Ölüm Korkusu ve Ölümsüzlük İksiri

Tahta geçtiğinden beri ölümsüzlük takıntısı olan Qin Shi Huang’ın istediği ölümsüzlük iksirini bulmak için görevlendirdiği Xu Fu, Penglai Dağı (Anqi Sheng) yaşayan ölümsüzlerinin olduğu bakir topraklara seferler düzenledi.

(Resim 6: Hokusai, Kanagawa'daki Büyük Dalga)

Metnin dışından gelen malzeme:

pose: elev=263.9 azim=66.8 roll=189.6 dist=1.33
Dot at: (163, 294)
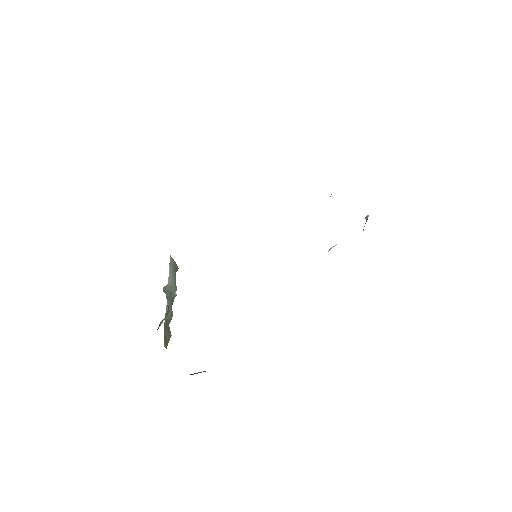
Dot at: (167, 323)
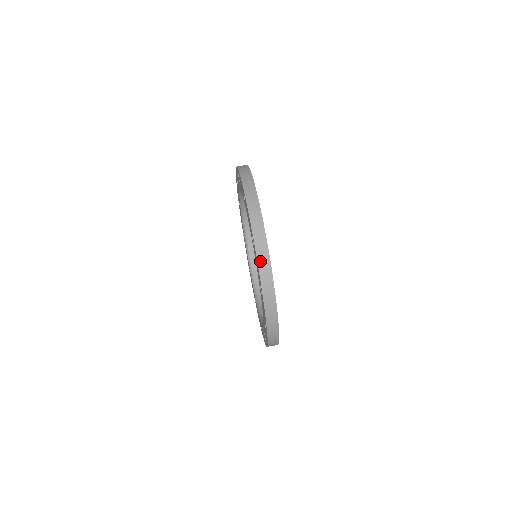
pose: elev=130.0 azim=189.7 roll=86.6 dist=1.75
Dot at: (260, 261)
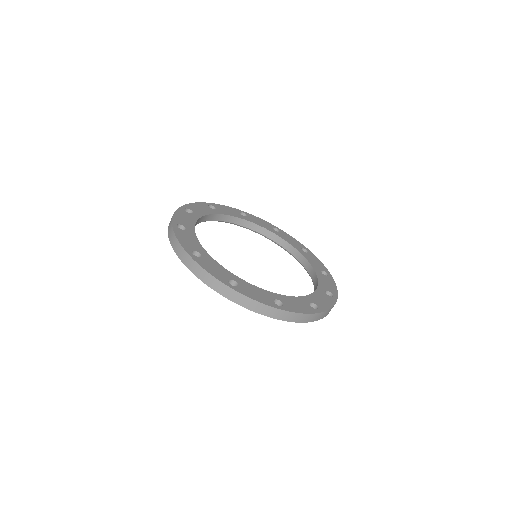
Dot at: (172, 243)
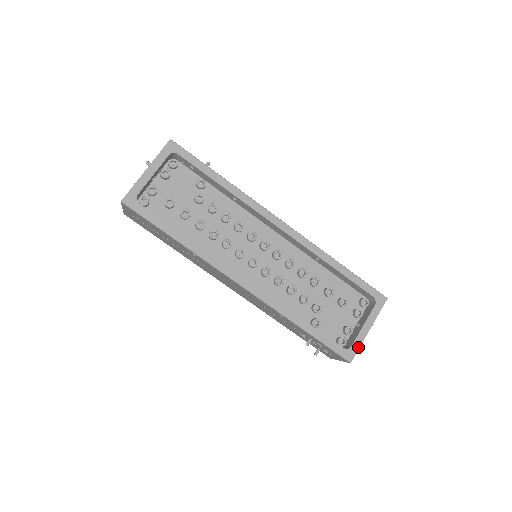
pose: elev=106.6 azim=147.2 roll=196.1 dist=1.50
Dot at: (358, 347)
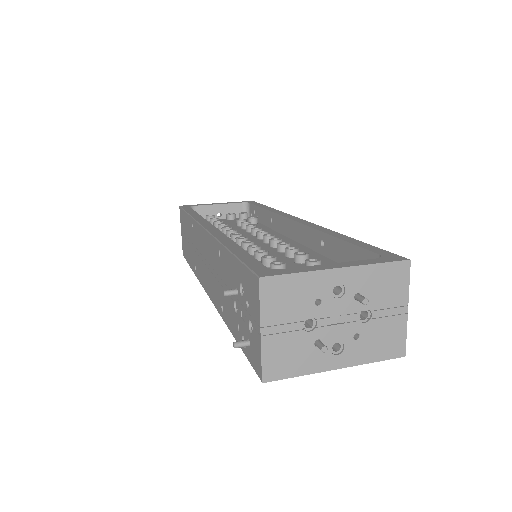
Dot at: (295, 272)
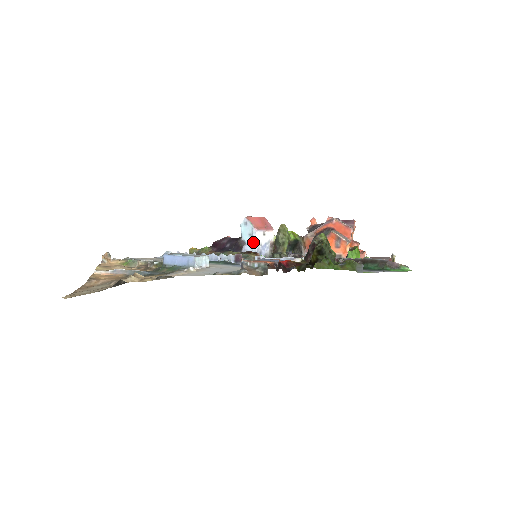
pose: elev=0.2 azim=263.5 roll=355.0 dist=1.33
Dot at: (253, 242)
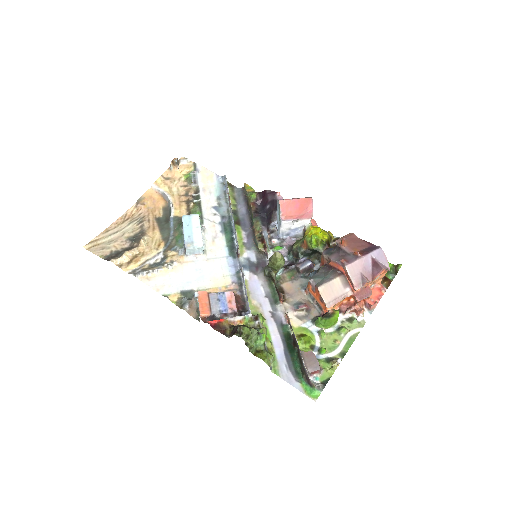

Xu Fu, birinci seferinden Penglai Dağı’nı bulamadan elinin boş dönmesine bazı mazeretler bularak, Qin Shihuang’dan ikinci bir sefer için izin istedi. Xu, genç erkek ve kızlardan oluşan  3000 mürettebatlı bir filo ile yaptığı ikinci seferinden dönmedi. Çünkü, eli boş döndüğünde başına gelecekleri iyi biliyordu. Sima Qian’ın Büyük Tarihçinin Kayıtları’na (Shiji) göre, Xu Fu, düz ovalar ve geniş bataklıklara (平原广泽- Píngyuán guǎng zé) ulaştı ve kendini kral ilan etti. Bazı tarihçiler onun Penglai Dağı olarak vardığı yerin, Japonya’daki Fuji Dağı olduğunu söyler. Xu Fu’nun Japonya’ya ulaştığı teorisini savunanlar, buna destek  olarak, M.Ö. 300 yıllarında Antik Japonya'da 6000 yılı aşkın bir süredir var olan Jomon kültürünün aniden kaybolduğu savını öne sürerler. Xu’nun birlikte getirdiği bilgi, antik Japon halkının yaşam kalitesini geliştirmiş olduğu söylenir. Eski Japonya’daki tarım teknikleri, bitkiler ve birçok yeni girişimin buna bağlı olarak birden geliştiği söylenir. Bu başarılarından dolayı bazı Japonlar tarafından Xu Fu "Çiftçilik Tanrısı", " Tıp Tanrısı" ve "İpek Tanrısı" olarak atfedilir ve ibadet edilir. Elbette her iki ülke araştırmacılarının yanında Japoncu, Çinci olarak tanımlayacağımız uzmanlar arasında da tartışma yaratan konunun hakkını uzmanlarına bırakarak konumuza dönüyoruz. Qin Shihuang Di ise, iksiri getirmek için görevlendirdiği başarısız Xu Fu’ya güvenmek zorunda kalarak, yıllar boyunca onun ilk seferinden ölümsüzlük iksiri olarak getirdiğini cıva haplarının dozunu arttırmış ve M.Ö. 210 yılında (bugünkü Hebei eyaletine bağlı Pingxiang bölgesinde) 50 yaşında ölmüştür. Ölümünden iki ay sonra cesedi, Xianyang’a getirilerek büyük törenle mezara yerleştirildi. Ban Gu’nun ‘Han Tarihi’ kitabında mezarın gizli kalması için Qin Shihuang’ın sarayında hizmet veren bütün kadınlar ve mezarın inşasına katılan bütün zanaatkar ve köylüler, Qin hanedanının ikinci imparatoru Hu Hai’nin emriyle Qin Shihuang’ın cesediyle birlikte mezara canlı olarak gömüldü. İmparator Çin'in bunu yapmasının en büyük nedeni, mezarının ve içindeki sırların bilinmesini istememesi, aynı zamanda öldürülen işçilerin de mezarında kendisine eşlik etmesi arzusu olduğu ifade edilir. Zalim imparator Qin Shihuang öldükten sonra da kurduğu yönetimin sürmesini istemiştir. Ancak, onun ölümünden sadece üç yıl sonra, Qin hanedanı, köylü ayaklanmasıyla yıkıldı. 

Qin Shihuang’ın Mezarı

Qin Shihuang Mezarı, Çin’in Shaanxi eyaletinin Xi’an kenti civarındaki Lishan bölgesinde bulunuyor. İmparator Qin Shihuang’ın mezarının düzenlemesi ve yapısı, Qin hanedanının başkenti Xianyang’ınkine tamamen uygundur.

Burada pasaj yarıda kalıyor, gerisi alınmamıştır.